Third, the quality and placement of microphones seems to be critical to good ASR performance. Indeed, DNS recommends use of a headset microphone, which may be suitable for dictation but is probably not acceptable in a clinical encounter. We have used such microphones in our experiments so far. Alternatives include high-quality lapel microphones, whose placement farther from the speaker's mouth puts them at a disadvantage, but which may be sufficiently unobtrusive to be acceptable. A better option would be an array microphone, which uses dynamic signal processing techniques with an array of microphone inputs, typically arranged in a line, to isolate sounds that come from a specific direction and distance in the space before them. These can be used several feet from the speaker, and thus do not interfere with the speaker's freedom of movement. Such systems had been quite expensive, but continued price reductions have now made them available for under $100. Unfortunately, our very limited experience with one such system suggests that they do not perform as well for ASR as the headset-mounted microphones.

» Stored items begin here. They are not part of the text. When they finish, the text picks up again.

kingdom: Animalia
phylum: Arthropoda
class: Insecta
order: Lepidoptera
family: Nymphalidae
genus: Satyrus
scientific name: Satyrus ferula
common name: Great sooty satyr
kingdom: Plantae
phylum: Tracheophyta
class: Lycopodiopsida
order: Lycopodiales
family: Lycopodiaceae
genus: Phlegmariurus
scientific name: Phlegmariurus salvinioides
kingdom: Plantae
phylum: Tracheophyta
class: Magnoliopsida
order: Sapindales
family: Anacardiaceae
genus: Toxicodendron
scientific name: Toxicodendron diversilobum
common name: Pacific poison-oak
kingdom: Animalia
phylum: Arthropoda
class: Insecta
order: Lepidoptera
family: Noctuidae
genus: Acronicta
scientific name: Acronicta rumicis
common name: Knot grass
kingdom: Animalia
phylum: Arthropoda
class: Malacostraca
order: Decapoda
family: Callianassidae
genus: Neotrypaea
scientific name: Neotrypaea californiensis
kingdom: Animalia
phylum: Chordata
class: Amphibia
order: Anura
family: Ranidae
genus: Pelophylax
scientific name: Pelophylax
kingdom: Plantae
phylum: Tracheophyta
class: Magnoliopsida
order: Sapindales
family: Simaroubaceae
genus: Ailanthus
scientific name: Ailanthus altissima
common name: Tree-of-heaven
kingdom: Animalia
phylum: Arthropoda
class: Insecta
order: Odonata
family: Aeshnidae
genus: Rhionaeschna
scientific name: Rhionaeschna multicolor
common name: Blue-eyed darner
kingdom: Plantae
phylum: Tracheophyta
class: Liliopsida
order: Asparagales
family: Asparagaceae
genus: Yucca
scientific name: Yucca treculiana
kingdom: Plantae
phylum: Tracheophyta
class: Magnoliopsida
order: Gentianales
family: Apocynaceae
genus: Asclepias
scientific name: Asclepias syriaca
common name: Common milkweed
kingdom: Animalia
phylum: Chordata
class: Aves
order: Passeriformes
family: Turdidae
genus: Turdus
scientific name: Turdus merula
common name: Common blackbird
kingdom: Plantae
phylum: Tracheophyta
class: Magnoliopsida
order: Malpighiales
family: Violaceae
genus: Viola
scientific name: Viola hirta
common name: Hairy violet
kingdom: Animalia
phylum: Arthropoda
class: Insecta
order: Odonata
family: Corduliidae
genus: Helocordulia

Fourth, we must accumulate a significant set of doctor-patient conversations to use as training data in developing the statistical models that go into CaRE and similar systems. In addition, if we find that our initial serial approach to the interpretation task does not yield sufficient accuracy, we may need to develop a more sophisticated integration between various components of ILF so that quality measurements in different parts of the system can control the effort expended by other parts to reach some globally optimal interpretation.

Finally, the challenge of creating a primarily speech-based interface that will allow a doctor and patient to correct a visually-presented encounter record seems daunting. Clearly, dictation-oriented commands such as "delete last paragraph" are completely inappropriate to this setting. Instead, such corrections need to be made through natural speech, based on the semantics of what the system believes and shows. Thus, we should expect statements more like "no, he suffered his heart attack in 1985, not 1995." We are unaware of existing techniques for doing this, which raises both the risks and rewards of our approach.

Conclusion

This first pass at our ambitious goal of automating documentation of clinical encounters yielded two positive results. First, it encouraged us that, given enough time and effort, the goal is reachable. Second, it gave us a realistic understanding of the strengths and weaknesses of the state of the art and helped us to anticipate and plan for the challenges that lie ahead.